Contributions of Bankers, Auditors, and Attorneys
External professionals such as financiers, auditors, and legal advisors played pivotal roles in enabling Enron’s unethical practices. Andersen LLP, Enron’s longtime auditing firm, failed to challenge the company’s complex financial structures, thus permitting fraudulent accounting (Healy & Palepu, 2003). Bankers facilitated off-balance-sheet entities and risky financial deals that concealed liabilities, ultimately distorting the company’s financial health (Benston, 2006). Attorneys assisted in creating and defending complex legal arrangements that obscured true financial conditions. These external professionals often prioritized client relationships and fees over ethical obligations, contributing directly to the systemic failure that led to Enron's collapse.
The Role of the CFO in Enron's Financial Problems
The Chief Financial Officer (CFO), Andrew Fastow, played a central role in orchestrating Enron’s financial deception. Fastow developed complex partnerships and off-balance-sheet entities to hide debt and inflate earnings, thus maintaining investor confidence and stock prices (Lubin, 2003). His aggressive accounting tactics created a facade of profitability, but also laid the groundwork for financial insolvency once the concealments were exposed. Fastow’s personal financial interests and lack of ethical restraint exemplify how leadership decisions can exacerbate corporate misconduct. His actions significantly contributed to the erosion of trust and eventual bankruptcy of Enron, highlighting the importance of ethical leadership at the executive level.
Conclusion
The examined cases of Monsanto and Enron demonstrate how corporate culture, leadership, and external professional roles critically influence ethical conduct and organizational outcomes. Monsanto's challenges with stakeholder interests and environmental management reflect broader debates over biotech ethics and corporate responsibility. Conversely, Enron’s downfall underscores the destructive potential of a toxic corporate culture and unethical financial practices, amplified by the complicity of external advisors and leadership failures. These insights emphasize the necessity for fostering ethical cultures, transparency, and accountability to prevent similar corporate failures and promote sustainable business practices.
References
- Benston, G. J. (2006). The fraud at Enron. The CPA Journal, 76(7), 10-16.

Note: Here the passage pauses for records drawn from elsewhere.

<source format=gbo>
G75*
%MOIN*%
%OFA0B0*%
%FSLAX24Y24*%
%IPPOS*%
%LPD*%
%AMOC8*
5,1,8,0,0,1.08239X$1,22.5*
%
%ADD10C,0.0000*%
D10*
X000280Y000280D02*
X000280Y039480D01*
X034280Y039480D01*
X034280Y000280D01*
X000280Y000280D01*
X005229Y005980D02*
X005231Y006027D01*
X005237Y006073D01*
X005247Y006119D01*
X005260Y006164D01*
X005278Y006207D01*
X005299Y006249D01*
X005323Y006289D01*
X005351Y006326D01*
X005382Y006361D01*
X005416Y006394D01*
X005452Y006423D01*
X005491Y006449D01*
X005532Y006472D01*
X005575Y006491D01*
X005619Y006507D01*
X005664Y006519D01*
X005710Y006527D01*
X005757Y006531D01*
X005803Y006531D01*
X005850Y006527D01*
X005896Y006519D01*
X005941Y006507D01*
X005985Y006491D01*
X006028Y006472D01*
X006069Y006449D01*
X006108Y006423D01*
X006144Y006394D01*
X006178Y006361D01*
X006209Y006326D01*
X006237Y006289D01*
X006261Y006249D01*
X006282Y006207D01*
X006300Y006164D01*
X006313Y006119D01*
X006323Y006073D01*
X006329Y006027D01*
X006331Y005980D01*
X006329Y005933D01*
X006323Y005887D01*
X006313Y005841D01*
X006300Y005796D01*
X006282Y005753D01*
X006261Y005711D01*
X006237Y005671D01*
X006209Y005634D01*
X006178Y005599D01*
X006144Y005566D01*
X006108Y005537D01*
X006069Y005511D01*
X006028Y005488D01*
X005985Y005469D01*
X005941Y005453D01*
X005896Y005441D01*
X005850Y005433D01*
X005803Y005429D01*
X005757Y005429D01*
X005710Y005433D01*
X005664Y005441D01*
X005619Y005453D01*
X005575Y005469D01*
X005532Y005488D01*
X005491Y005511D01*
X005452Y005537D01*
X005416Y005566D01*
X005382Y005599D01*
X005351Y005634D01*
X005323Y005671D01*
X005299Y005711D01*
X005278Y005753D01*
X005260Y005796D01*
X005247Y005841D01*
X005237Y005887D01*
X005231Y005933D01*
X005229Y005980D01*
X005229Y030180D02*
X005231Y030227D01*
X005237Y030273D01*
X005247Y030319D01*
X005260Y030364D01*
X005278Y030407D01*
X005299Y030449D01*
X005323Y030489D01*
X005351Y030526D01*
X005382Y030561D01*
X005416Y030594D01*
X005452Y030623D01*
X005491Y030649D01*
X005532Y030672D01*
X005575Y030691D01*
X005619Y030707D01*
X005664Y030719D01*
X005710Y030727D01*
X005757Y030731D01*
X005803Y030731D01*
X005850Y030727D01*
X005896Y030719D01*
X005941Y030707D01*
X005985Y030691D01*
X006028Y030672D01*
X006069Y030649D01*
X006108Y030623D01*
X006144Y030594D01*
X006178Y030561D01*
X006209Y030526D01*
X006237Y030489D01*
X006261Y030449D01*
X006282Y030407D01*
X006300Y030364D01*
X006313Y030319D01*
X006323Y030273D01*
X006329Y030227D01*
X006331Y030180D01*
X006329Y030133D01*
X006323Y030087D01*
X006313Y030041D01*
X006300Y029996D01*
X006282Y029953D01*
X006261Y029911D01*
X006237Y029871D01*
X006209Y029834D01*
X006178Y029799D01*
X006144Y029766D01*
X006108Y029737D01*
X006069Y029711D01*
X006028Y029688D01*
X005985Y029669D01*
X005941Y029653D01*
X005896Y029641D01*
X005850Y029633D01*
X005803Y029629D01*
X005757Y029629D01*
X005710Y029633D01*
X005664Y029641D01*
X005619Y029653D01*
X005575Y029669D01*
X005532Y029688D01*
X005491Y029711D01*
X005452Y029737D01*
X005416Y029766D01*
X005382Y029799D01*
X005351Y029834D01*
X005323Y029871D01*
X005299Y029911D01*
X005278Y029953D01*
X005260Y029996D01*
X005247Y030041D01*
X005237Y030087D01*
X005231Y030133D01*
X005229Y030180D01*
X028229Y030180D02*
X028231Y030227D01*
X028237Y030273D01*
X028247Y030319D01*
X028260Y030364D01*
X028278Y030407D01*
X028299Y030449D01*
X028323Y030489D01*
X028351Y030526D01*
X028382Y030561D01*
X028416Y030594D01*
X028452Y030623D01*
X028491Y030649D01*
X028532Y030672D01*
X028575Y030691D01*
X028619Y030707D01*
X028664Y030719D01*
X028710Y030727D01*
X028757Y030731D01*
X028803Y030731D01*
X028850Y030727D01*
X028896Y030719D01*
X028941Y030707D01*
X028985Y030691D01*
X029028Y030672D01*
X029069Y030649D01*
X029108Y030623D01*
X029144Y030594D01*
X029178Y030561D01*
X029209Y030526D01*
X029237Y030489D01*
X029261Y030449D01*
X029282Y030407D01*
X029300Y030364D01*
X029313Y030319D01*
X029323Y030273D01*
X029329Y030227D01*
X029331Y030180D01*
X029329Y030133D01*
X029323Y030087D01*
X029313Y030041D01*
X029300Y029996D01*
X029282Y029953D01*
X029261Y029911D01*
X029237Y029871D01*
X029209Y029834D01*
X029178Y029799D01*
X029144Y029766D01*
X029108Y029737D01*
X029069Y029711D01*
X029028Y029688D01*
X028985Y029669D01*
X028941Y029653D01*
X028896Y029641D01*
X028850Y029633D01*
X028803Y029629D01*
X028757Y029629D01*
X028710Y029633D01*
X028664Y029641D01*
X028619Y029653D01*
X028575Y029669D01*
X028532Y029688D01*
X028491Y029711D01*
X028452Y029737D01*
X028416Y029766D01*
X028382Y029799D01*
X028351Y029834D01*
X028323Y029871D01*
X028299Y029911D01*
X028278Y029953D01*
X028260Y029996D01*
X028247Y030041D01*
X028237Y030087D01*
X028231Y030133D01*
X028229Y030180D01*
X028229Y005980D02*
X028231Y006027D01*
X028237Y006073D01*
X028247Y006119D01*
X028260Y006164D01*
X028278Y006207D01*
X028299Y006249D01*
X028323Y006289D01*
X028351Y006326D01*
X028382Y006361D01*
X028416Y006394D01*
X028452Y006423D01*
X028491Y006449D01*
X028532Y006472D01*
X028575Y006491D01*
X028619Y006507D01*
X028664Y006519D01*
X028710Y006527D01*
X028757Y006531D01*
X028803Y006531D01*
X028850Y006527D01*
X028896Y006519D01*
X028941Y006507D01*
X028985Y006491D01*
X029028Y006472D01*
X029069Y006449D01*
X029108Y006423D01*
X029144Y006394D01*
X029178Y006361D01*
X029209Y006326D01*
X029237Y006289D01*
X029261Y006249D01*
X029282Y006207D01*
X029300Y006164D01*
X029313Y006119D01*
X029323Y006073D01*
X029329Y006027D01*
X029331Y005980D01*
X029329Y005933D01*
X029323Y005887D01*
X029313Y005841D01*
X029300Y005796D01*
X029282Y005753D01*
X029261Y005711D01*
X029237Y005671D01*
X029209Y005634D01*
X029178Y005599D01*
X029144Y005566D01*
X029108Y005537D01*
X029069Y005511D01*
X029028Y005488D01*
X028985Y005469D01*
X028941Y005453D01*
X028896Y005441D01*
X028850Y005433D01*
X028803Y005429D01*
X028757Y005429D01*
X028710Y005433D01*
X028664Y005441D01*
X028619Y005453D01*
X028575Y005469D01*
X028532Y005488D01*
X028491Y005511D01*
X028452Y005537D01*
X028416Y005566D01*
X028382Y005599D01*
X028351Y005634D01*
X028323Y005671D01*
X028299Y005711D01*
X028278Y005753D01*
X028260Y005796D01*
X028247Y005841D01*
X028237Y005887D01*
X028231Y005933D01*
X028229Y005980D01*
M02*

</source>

- Clark, H., & Stokes, R. (2021). Environmental risks and GMO crops: Current scientific perspectives. Environmental Science & Policy, 123, 151-159.
- Garst, M. (2018). Corporate ethics and responsibility in biotech industries. Journal of Business Ethics, 151(3), 515-529.

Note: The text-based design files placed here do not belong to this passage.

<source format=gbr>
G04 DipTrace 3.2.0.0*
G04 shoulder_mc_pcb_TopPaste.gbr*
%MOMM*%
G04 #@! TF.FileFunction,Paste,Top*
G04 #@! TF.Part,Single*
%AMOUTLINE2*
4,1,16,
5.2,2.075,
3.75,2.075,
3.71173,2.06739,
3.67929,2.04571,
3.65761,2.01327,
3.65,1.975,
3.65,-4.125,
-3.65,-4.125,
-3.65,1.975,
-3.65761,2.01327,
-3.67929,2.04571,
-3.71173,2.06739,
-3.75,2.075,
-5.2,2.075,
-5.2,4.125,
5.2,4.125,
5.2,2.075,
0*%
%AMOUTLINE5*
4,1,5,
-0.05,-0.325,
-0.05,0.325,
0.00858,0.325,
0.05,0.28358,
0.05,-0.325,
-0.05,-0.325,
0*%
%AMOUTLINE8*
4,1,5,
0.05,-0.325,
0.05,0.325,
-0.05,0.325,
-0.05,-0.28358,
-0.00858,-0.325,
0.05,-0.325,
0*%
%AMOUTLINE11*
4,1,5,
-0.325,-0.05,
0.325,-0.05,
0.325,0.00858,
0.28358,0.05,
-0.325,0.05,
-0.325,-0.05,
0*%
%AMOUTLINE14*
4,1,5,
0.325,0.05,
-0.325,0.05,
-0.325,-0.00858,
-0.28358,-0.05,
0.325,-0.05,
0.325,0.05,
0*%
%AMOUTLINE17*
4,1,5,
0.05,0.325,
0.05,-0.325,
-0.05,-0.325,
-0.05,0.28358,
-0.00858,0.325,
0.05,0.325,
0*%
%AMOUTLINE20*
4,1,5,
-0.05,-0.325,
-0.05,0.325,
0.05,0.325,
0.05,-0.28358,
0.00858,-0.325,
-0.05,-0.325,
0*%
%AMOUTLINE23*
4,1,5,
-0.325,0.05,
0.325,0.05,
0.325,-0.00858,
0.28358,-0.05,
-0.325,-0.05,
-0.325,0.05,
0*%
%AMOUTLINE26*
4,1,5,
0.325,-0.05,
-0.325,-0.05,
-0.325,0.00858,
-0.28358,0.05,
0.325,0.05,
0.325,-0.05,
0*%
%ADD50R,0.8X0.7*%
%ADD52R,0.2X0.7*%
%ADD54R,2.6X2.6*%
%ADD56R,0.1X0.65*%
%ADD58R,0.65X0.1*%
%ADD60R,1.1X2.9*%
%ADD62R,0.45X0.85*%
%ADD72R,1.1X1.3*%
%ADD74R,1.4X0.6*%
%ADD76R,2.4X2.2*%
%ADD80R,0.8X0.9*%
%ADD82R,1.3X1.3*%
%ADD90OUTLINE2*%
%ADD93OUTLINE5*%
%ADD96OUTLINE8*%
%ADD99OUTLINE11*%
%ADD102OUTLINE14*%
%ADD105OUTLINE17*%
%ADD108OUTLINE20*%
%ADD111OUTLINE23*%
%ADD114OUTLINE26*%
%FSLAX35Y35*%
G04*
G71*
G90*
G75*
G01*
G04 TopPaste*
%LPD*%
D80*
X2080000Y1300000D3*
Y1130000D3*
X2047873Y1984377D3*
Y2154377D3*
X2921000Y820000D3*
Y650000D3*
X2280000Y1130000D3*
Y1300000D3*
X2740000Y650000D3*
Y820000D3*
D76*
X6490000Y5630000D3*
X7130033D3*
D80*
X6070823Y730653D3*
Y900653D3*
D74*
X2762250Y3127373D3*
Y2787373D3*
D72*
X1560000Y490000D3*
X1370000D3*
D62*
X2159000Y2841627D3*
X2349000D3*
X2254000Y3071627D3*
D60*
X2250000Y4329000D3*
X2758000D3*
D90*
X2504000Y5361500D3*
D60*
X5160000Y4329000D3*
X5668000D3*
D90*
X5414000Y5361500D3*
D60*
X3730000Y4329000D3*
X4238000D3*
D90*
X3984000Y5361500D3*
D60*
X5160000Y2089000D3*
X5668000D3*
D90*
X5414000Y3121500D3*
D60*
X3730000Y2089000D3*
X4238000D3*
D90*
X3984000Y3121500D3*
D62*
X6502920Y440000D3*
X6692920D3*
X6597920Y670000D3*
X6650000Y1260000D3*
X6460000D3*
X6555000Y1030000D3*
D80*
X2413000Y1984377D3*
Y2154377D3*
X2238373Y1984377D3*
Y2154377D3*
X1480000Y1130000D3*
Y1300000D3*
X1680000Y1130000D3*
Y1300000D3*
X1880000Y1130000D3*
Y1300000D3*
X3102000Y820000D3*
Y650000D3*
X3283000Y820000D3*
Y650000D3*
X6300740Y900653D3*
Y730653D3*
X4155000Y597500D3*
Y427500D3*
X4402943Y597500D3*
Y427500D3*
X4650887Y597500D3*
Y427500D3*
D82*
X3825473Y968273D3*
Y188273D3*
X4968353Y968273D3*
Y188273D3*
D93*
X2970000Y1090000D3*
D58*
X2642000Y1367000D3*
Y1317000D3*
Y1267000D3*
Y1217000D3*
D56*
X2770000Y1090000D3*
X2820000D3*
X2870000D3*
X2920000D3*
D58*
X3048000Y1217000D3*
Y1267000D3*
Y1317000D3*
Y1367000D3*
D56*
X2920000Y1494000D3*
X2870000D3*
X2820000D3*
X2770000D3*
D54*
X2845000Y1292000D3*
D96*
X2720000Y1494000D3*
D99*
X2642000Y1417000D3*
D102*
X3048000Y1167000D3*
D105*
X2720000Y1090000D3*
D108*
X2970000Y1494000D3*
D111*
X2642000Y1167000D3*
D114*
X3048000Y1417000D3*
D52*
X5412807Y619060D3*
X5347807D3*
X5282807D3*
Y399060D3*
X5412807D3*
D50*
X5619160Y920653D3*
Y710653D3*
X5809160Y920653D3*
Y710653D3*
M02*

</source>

- Healy, P. M., & Palepu, K. G. (2003). The fall of Enron. Journal of Economic Perspectives, 17(2), 3-26.
- Kikulwe, E. M., Wainaina, J., & Tola, M. (2019). GMO debates: Balancing economic gains and ecological risks. AgBioForum, 22(2), 147-162.

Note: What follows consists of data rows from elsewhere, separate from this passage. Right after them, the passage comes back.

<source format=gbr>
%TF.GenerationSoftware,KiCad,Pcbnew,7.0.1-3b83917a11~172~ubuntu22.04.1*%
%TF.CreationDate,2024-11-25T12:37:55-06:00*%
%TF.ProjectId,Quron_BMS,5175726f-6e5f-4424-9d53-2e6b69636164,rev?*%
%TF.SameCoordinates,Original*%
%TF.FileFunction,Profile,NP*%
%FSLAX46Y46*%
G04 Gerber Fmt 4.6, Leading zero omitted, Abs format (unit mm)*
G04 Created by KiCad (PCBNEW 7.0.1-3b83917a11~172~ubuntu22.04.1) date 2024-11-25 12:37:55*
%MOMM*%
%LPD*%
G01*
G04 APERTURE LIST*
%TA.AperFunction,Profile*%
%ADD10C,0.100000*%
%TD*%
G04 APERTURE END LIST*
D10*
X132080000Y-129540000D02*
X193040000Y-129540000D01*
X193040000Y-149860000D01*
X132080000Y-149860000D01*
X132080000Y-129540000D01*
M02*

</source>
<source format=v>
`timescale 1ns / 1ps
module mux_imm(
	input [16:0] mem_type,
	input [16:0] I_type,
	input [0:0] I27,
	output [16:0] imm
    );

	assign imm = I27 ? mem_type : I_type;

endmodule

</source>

- Lubin, A. (2003). The unspoken truths of Enron. Harvard Business Review, 81(3), 48-59.
- Qaim, M., & Zilberman, D. (2018). Genetic engineering in agriculture: Food security, environmental risks, and benefits. Annual Review of Resource Economics, 10, 109-127.
- Raman, B., Nair, P., & Raman, R. (2020). Ecological implications of biotech crops: A review. Environmental Monitoring and Assessment, 192, 775.
- Sims, R. R., & Brinkmann, J. (2003). Enron ethics (or: culture matters more than codes). Journal of Business Ethics, 45(3), 243-256.
- Schmidt, J., & Mankelow, J. (2015). Corporate responsibility and biotechnology: The Monsanto case. Business & Society, 54(4), 554-587.